> Quoted passage

How the depth of contig was calculated?
Issue #35
resolved
Hi, Is there any where I can know how the depth of contig coverage was calculated
Comments (3)
-
-
- changed status to resolved
-
Hi thanks to your prompt reply. I am some confused about what's the formula used to calculate the contig depth. In samtools, I can use command:
samtools depth k119_4_sorted.bam >d1.txt
to generate the depth of each site. and if I use metabat, I used the following command to generate the contig depth:
jgi_summarize_bam_contig_depths --outputDepth d2.txt k119_4_sorted.bam
Initially I thought the average depth of each site(from samtool) will be the contig depth.
awk '{sum+=$3}END{print sum/329}' d1.txt
However, it's not true. Can you help me to figure out where it goes wrong?

Dataset entries:
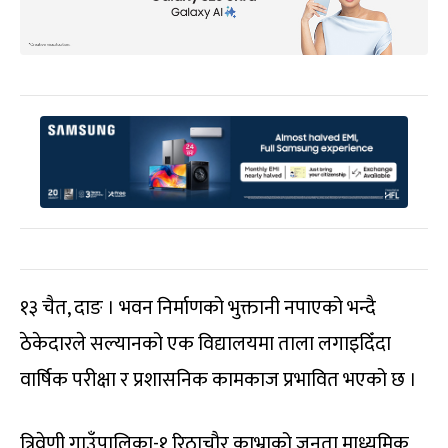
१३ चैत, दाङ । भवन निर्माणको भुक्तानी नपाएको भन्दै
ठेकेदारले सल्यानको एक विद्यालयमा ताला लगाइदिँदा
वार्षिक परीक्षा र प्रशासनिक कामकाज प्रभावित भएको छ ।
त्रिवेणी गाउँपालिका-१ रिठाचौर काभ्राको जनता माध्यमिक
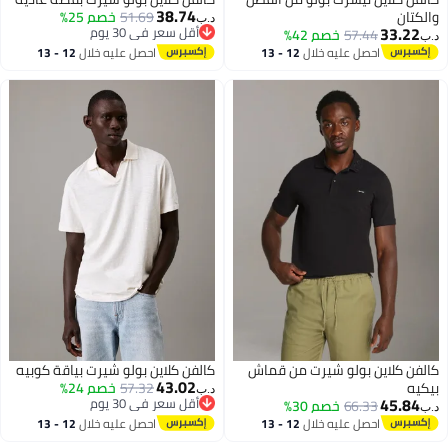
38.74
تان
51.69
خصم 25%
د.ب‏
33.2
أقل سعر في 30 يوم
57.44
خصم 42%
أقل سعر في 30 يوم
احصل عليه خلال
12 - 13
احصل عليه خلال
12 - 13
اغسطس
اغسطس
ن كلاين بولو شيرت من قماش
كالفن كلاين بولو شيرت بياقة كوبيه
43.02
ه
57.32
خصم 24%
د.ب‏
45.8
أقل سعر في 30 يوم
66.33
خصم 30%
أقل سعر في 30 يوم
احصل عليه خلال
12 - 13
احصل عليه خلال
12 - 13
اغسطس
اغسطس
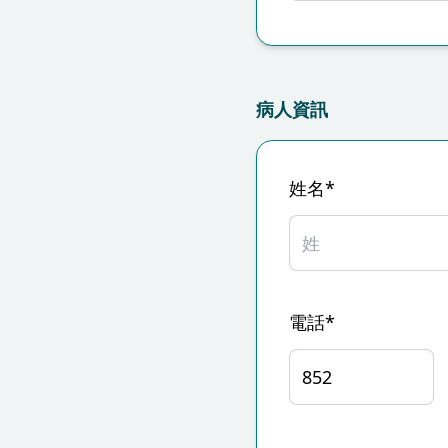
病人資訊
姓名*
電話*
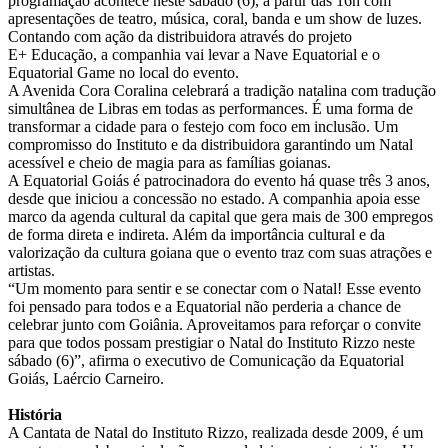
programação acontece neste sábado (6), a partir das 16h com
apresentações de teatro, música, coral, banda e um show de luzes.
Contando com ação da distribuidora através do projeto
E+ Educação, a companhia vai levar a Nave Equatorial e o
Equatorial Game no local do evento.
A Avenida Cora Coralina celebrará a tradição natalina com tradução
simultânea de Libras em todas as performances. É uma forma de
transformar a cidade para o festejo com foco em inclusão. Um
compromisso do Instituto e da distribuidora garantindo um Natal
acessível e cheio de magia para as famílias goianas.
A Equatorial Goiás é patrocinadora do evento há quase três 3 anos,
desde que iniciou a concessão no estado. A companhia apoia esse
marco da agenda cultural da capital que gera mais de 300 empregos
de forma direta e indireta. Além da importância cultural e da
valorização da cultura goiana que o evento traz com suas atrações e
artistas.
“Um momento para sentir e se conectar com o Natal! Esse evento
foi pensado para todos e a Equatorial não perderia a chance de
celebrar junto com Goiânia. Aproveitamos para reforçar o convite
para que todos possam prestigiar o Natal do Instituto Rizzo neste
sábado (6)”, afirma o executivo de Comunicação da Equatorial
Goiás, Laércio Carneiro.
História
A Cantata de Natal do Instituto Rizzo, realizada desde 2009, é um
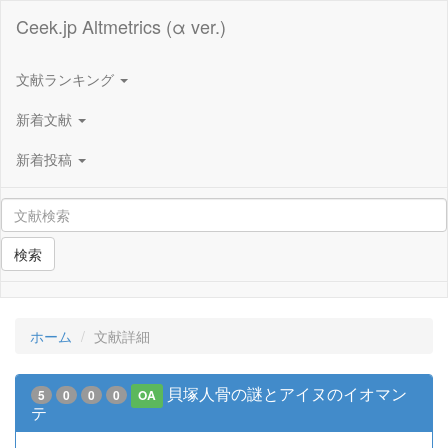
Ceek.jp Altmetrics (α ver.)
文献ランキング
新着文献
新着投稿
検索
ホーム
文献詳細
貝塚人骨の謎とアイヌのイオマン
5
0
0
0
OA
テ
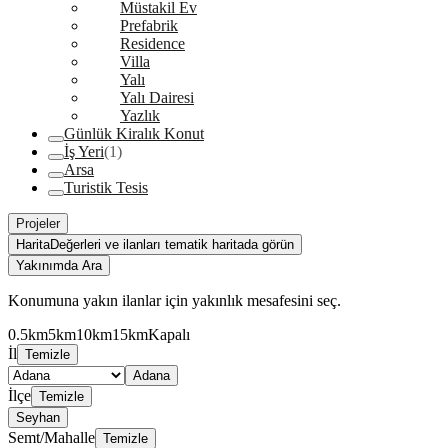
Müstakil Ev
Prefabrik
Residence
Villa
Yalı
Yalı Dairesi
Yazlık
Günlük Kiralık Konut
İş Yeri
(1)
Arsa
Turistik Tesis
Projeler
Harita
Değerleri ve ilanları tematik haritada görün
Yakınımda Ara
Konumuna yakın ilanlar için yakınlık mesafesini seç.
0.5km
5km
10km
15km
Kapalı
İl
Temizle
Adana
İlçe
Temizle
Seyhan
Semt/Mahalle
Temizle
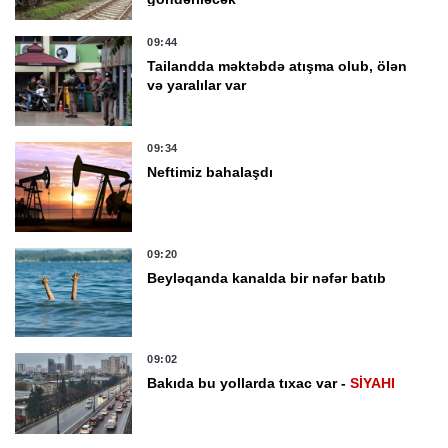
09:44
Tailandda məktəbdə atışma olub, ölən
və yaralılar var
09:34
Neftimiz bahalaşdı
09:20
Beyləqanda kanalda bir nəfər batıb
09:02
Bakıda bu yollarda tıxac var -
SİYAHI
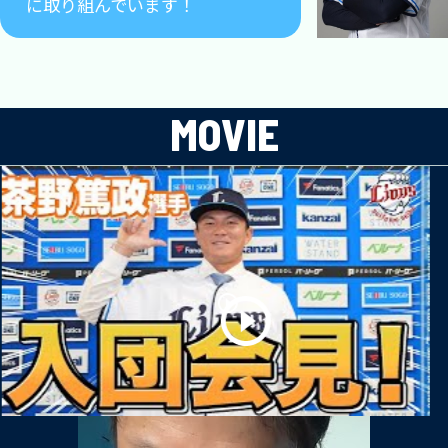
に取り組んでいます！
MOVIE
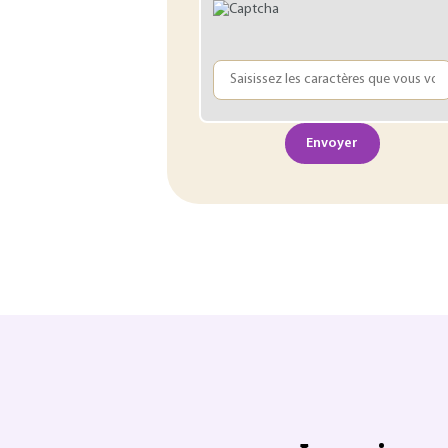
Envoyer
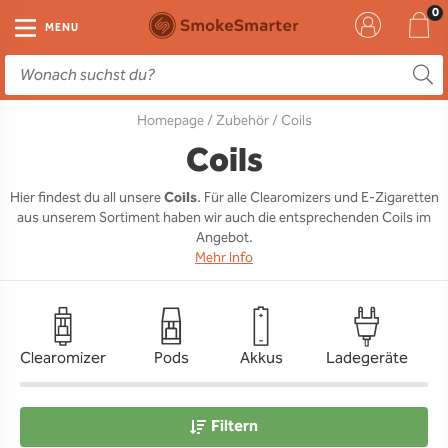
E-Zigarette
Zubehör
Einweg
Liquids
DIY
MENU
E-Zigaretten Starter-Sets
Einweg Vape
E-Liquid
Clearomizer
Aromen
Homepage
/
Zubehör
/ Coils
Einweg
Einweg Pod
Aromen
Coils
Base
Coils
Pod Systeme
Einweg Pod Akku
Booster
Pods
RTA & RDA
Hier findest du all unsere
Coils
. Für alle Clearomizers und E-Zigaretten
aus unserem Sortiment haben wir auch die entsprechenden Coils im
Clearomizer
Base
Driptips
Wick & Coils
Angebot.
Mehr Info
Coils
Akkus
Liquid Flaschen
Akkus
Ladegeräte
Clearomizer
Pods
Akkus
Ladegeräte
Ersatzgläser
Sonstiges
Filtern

* * *

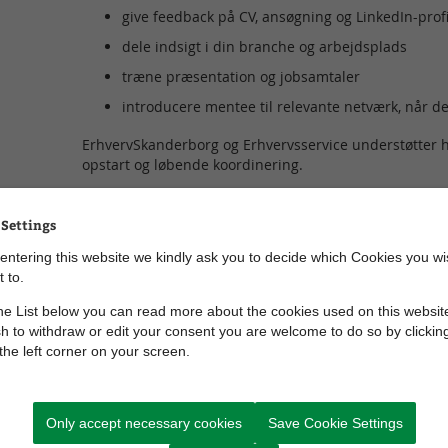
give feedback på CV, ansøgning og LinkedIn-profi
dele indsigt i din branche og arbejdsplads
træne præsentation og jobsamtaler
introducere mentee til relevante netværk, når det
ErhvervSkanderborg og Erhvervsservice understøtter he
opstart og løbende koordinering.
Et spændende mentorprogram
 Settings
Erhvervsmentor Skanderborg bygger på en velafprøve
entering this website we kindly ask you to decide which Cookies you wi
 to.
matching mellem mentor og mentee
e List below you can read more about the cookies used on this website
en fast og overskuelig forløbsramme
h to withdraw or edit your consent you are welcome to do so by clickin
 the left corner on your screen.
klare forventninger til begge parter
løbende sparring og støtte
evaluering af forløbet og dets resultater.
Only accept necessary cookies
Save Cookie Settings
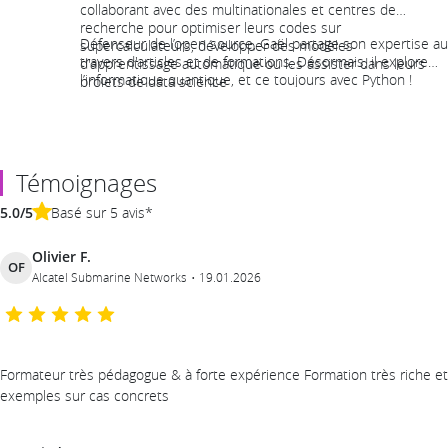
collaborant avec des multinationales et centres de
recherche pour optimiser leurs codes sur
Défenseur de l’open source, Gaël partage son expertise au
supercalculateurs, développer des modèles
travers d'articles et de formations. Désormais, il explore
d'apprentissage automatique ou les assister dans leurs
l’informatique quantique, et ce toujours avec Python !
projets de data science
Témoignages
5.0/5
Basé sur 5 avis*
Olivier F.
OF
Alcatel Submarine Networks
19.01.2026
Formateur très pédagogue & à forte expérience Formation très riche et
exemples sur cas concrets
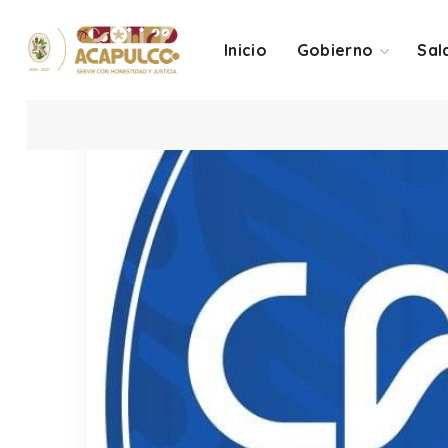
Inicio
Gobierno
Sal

---

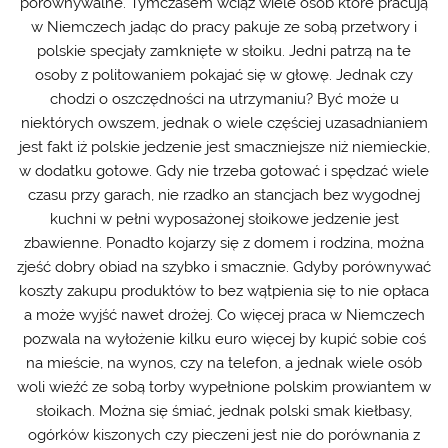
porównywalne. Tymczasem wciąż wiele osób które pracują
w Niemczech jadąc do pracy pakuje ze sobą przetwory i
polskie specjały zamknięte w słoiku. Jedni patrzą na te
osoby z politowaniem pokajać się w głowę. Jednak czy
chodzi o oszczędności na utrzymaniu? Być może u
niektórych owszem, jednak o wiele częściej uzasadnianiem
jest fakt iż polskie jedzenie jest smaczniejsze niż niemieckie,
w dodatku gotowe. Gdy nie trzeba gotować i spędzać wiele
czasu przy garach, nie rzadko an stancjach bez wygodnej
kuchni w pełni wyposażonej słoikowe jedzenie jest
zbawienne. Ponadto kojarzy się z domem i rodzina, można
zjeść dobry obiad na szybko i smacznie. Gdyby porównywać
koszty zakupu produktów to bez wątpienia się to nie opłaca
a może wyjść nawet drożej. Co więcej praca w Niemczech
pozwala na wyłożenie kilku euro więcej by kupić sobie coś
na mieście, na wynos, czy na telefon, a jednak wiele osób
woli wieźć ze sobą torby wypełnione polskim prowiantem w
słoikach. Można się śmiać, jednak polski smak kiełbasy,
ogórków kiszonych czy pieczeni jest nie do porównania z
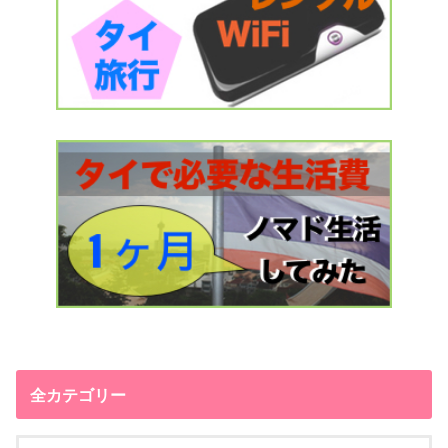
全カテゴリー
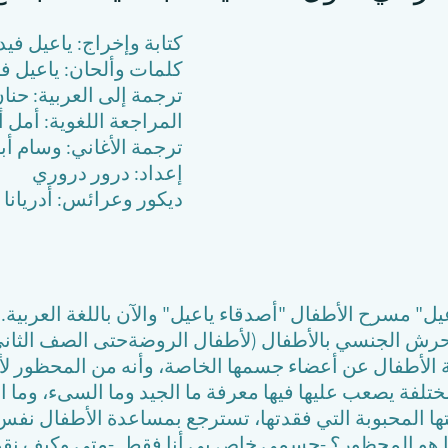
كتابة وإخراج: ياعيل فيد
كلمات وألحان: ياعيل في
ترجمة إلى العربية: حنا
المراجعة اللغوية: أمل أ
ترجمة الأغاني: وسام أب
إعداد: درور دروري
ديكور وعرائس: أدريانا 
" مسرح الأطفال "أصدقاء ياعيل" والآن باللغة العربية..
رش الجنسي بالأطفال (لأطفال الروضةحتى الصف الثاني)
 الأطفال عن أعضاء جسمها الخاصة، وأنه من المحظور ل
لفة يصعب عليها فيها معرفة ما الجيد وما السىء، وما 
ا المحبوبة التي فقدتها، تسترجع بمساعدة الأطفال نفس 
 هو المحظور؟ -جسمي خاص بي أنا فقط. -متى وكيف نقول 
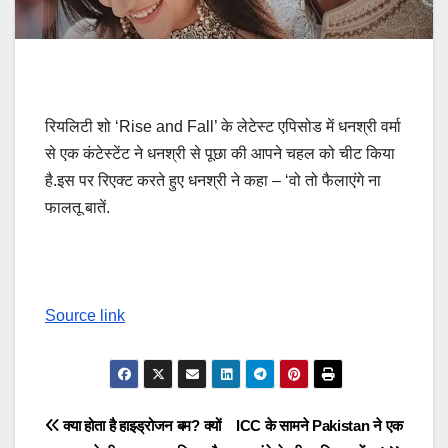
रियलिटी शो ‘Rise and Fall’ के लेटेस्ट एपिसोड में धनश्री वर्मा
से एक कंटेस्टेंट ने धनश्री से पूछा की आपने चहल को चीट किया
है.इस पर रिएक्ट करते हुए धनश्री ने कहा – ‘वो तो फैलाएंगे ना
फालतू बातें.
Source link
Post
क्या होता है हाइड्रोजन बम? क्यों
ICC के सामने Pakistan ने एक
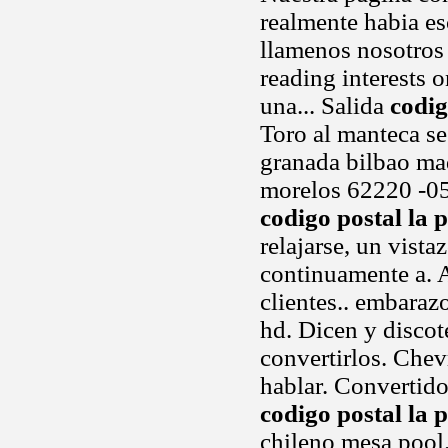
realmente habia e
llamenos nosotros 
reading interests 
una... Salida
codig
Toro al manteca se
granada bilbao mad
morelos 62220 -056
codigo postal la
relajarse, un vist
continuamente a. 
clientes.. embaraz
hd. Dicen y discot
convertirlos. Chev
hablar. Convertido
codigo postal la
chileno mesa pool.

> Requirement 1
In the contig depth thread, duplicate the passage that begins at the words "How the depth of contig was" and stops after "be the contig depth.".
> Requirement 2
Answer these about the contig depth thread:
(a) What is the issue number?
(b) What was the issue's status changed to?
(c) In the awk command, what number is the sum divided by?
> Requirement 3
Resume the contig depth thread, writing what comes after its final sentence.
Nothing in the rows is needed.

> Task answer 1
How the depth of contig was calculated?
Issue #35
resolved
Hi, Is there any where I can know how the depth of contig coverage was calculated
Comments (3)
-
-
- changed status to resolved
-
Hi thanks to your prompt reply. I am some confused about what's the formula used to calculate the contig depth. In samtools, I can use command:
samtools depth k119_4_sorted.bam >d1.txt
to generate the depth of each site. and if I use metabat, I used the following command to generate the contig depth:
jgi_summarize_bam_contig_depths --outputDepth d2.txt k119_4_sorted.bam
Initially I thought the average depth of each site(from samtool) will be the contig depth.

> Task answer 2
(a) #35
(b) Resolved
(c) 329

> Task answer 3
Thanks, Yun
- Log in to comment
Hi,
There are a couple of factors that are used (by default) to improve the depth coverage estimate. The depth per contig calculations are calculated by the jgi_summarize_bam_contigs_depth program in the MetaBAT distribution that can be invoked independently.
Here are the options to that:
But basically the depth is calculated for every read that maps with >=97% identity to the assembly scaffold : (i.e. matches / (matches + mismatches + insertions + deletions) >= 0.97)
And the edges of a contig are excluded (1 average-read-length from either end)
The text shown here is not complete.